In fact, dieting and weight cuts are often bad for the body, as it doesn’t get all the energy needed to partake in active sports.

Medscape reported, “With extreme energy restrictions, losses of both muscle and fat mass may adversely influence an athlete’s performance.”

With this said, students still believe that their weight or waistline means that they cannot be a good athlete. This can lead to feelings of discouragement, anger and frustration. All of these would be considered roadblocks that harm the achievement of the students more than the physical ability.

However, there is often no basis for this misconception. Megan Youngkent, physical education teacher at the high school, said, “I have students of all weight ranges that excel in my class. I feel that it is mostly a matter of will than body size. If a student works hard and tries their best, you’d be surprised how athletic they look.

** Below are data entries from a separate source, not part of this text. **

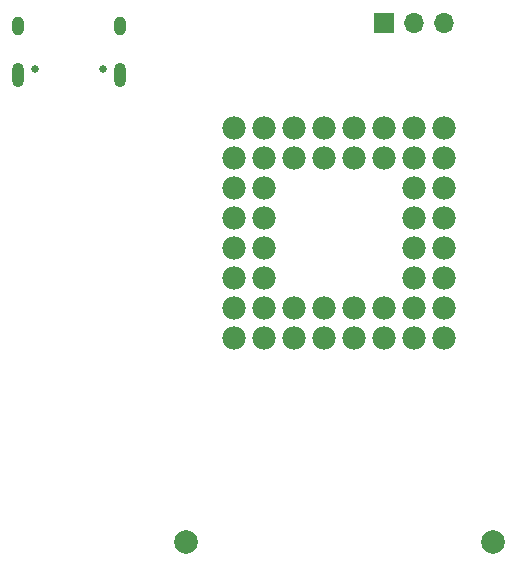
<source format=gbr>
%TF.GenerationSoftware,KiCad,Pcbnew,6.0.5-a6ca702e91~116~ubuntu22.04.1*%
%TF.CreationDate,2022-06-05T12:33:17+01:00*%
%TF.ProjectId,gba-cart-pga,6762612d-6361-4727-942d-7067612e6b69,rev?*%
%TF.SameCoordinates,Original*%
%TF.FileFunction,Soldermask,Bot*%
%TF.FilePolarity,Negative*%
%FSLAX46Y46*%
G04 Gerber Fmt 4.6, Leading zero omitted, Abs format (unit mm)*
G04 Created by KiCad (PCBNEW 6.0.5-a6ca702e91~116~ubuntu22.04.1) date 2022-06-05 12:33:17*
%MOMM*%
%LPD*%
G01*
G04 APERTURE LIST*
%ADD10C,2.000000*%
%ADD11R,1.700000X1.700000*%
%ADD12O,1.700000X1.700000*%
%ADD13C,0.650000*%
%ADD14O,1.000000X2.100000*%
%ADD15O,1.000000X1.600000*%
%ADD16C,1.981200*%
G04 APERTURE END LIST*
D10*
%TO.C,J3*%
X147620000Y-127700000D03*
X121620000Y-127700000D03*
%TD*%
D11*
%TO.C,J2*%
X138430000Y-83820000D03*
D12*
X140970000Y-83820000D03*
X143510000Y-83820000D03*
%TD*%
D13*
%TO.C,J1*%
X108870000Y-87695000D03*
X114650000Y-87695000D03*
D14*
X116080000Y-88195000D03*
D15*
X107440000Y-84015000D03*
D14*
X107440000Y-88195000D03*
D15*
X116080000Y-84015000D03*
%TD*%
D16*
%TO.C,U1*%
X125730000Y-92710000D03*
X128270000Y-92710000D03*
X130810000Y-92710000D03*
X133350000Y-92710000D03*
X135890000Y-92710000D03*
X138430000Y-92710000D03*
X140970000Y-92710000D03*
X143510000Y-92710000D03*
X125730000Y-95250000D03*
X128270000Y-95250000D03*
X130810000Y-95250000D03*
X133350000Y-95250000D03*
X135890000Y-95250000D03*
X138430000Y-95250000D03*
X140970000Y-95250000D03*
X143510000Y-95250000D03*
X125730000Y-97790000D03*
X128270000Y-97790000D03*
X140970000Y-97790000D03*
X143510000Y-97790000D03*
X125730000Y-100330000D03*
X128270000Y-100330000D03*
X140970000Y-100330000D03*
X143510000Y-100330000D03*
X125730000Y-102870000D03*
X128270000Y-102870000D03*
X140970000Y-102870000D03*
X143510000Y-102870000D03*
X125730000Y-105410000D03*
X128270000Y-105410000D03*
X140970000Y-105410000D03*
X143510000Y-105410000D03*
X125730000Y-107950000D03*
X128270000Y-107950000D03*
X130810000Y-107950000D03*
X133350000Y-107950000D03*
X135890000Y-107950000D03*
X138430000Y-107950000D03*
X140970000Y-107950000D03*
X143510000Y-107950000D03*
X125730000Y-110490000D03*
X128270000Y-110490000D03*
X130810000Y-110490000D03*
X133350000Y-110490000D03*
X135890000Y-110490000D03*
X138430000Y-110490000D03*
X140970000Y-110490000D03*
X143510000Y-110490000D03*
%TD*%
M02*

</source>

If a student is obese, it may be harder for them to move their body in a way they would like to for athletic success.”

Not only is it a matter of will, but good athletes each have one thing in common: good instructors.

Physical education teachers do lots around the gym to try to encourage students of all different shapes and sizes to participate and stay active.

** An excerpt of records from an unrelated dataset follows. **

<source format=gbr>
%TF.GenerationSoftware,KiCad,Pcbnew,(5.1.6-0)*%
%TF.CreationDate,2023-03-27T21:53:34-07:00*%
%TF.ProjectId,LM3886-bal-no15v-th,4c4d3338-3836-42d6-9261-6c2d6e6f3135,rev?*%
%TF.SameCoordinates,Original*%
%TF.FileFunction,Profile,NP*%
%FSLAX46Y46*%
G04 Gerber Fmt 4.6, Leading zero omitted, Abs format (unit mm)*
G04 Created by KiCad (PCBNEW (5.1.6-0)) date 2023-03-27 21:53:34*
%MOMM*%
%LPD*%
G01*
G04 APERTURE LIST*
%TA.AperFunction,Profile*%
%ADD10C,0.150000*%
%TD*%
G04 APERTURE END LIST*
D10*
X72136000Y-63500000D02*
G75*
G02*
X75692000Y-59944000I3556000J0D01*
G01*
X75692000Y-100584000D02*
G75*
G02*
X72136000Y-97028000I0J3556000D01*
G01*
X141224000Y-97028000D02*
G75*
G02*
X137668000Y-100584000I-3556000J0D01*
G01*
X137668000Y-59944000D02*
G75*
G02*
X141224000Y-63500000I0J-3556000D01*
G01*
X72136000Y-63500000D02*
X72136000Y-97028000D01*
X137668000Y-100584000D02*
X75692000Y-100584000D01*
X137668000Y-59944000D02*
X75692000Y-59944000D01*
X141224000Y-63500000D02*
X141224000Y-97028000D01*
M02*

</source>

Lauren Bauer, a physical education teacher at Holmes, tries to encourage students that working out can be fun, and to continue it into other aspects of their lives.

“I encourage all of my students to be physically active regardless of their shape and size because I want them to learn how to take care of their bodies along with learn how to live healthy, active lifestyles. I genuinely care about my students and want to provide them with the knowledge and tools necessary to be lifelong movers,” Bauer said.

Ethan Jennings, a physical educator at Peet, said that he tries to focus on integrating each student into a role in the PE class. “Every PE class has a wide range of ability levels.  We do skill development many days depending on the activity. I will give different tasks for students based on their abilities. It is good for everyone to participate for peers of differing abilities. I will group kids on skill level when it comes to game play. Usually, I try and spread out the differing abilities. I hope that the more skilled students help develop the skills of their peers. When playing a game, it creates more competition if teams have an overall skill level that is similar,” Jennings said.

Regardless of weight, skill level and motivation, every student is encouraged to get up and get moving, whether you are in a PE class or sitting at home.